## SELECTED EXTRACT
A letter to the Times from a Swedish citizen used the term: unrestrained capitalism. He pointed out that Sweden had a mixed system of socialism and capitalism and it worked. Yesterday I read that we have a socialist system working fairly well in America. This is the Veterans Administration Hospital system. Good services are delivered to the recipients and taxes cover the costs.
In America, democracy is sometimes equated with capitalism. Nothing could be further from the truth. We also make the mistake of equating democracy with equality – this is even further from the truth. What we have in America is tremendous luck that our system of a “democracy within a Republic” works weakly as a political system but is a failure as an economic system. There is no fairness in an election that is rigged or manipulated in the way votes are counted. But, outside of Florida and few other suspect areas, our voting system works despite the tragically poor quality of our nominees for high office.

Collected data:
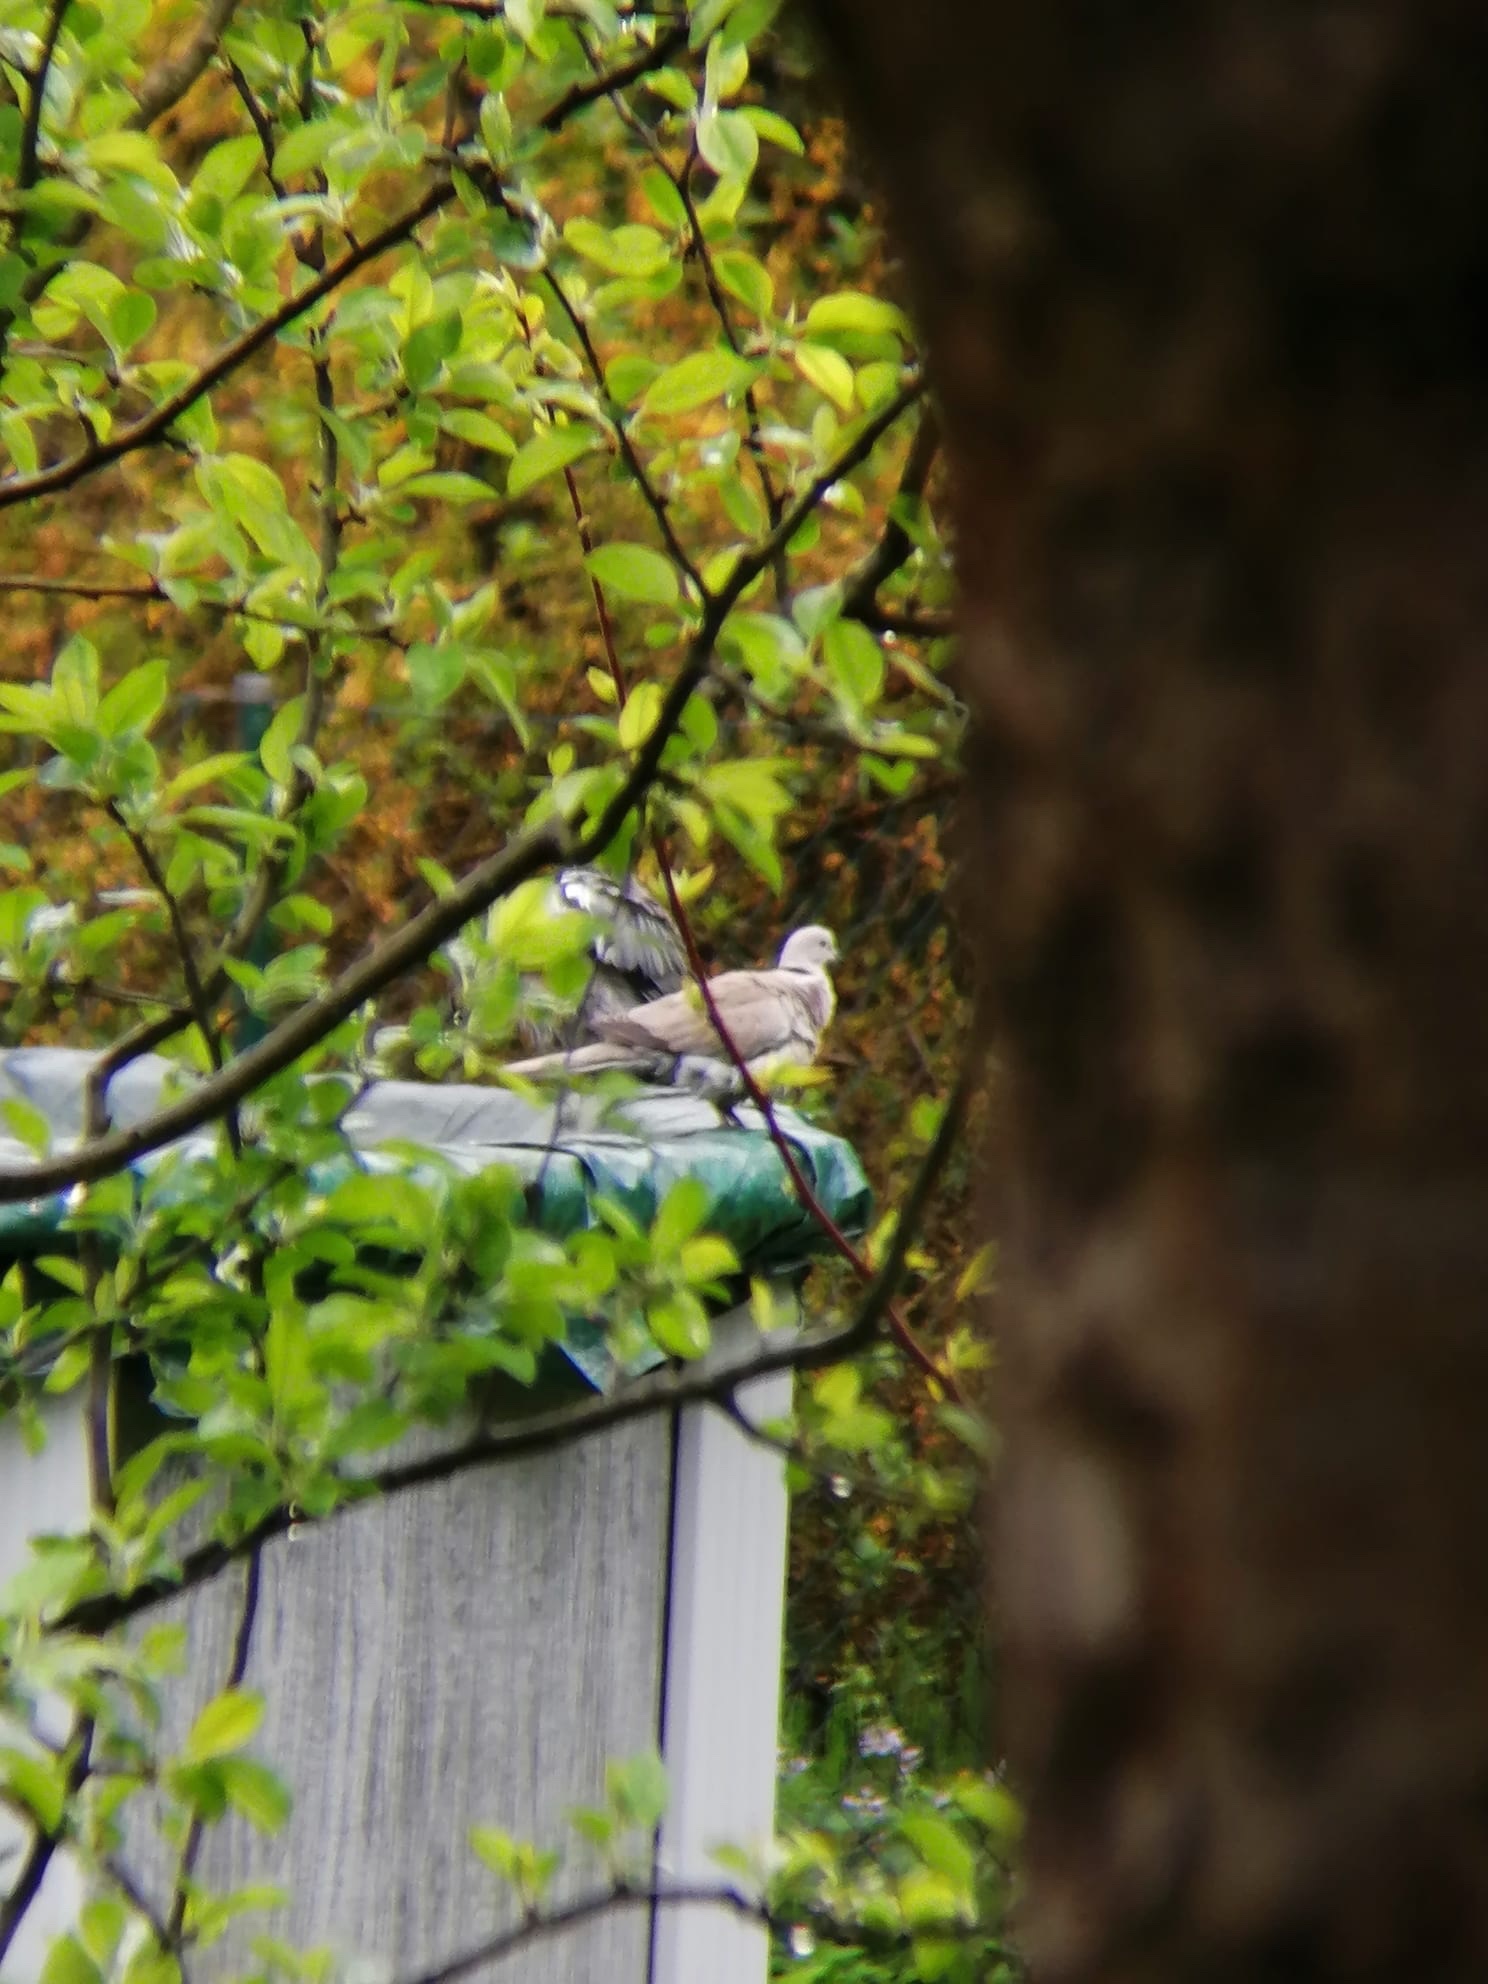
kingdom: Animalia
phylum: Chordata
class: Aves
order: Columbiformes
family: Columbidae
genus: Streptopelia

## THINGS TO DO
a: In the opinion piece on capitalism and democracy, what socialist system is said to work fairly well in America?
b: Write what comes next in the opinion piece on capitalism and democracy, following on from its final sentence.

## TASK-BY-TASK OUTPUTS
a: The Veterans Administration Hospital system.

b:
I have probably worked for a minimum wage. I remember working for $.25 an hour during war-time before I went into service. It was a numbing repetitive job. I later worked for a brief period winding transformer cores but found I could make more money by doing piece work. I simply produced more than the established minimum and confounded the slow workers by creating a maximum that they would not allow. This, too, was repetitive mind numbing work but I persevered and, until leaving to serve my country, I served myself by earning more than my more complacent co-workers. This was sort of “unrestrained working” until stopped by protesting co-workers who did not want to work as hard as I did. I was not a Stakhanovite and they certainly were no such “heroes” either.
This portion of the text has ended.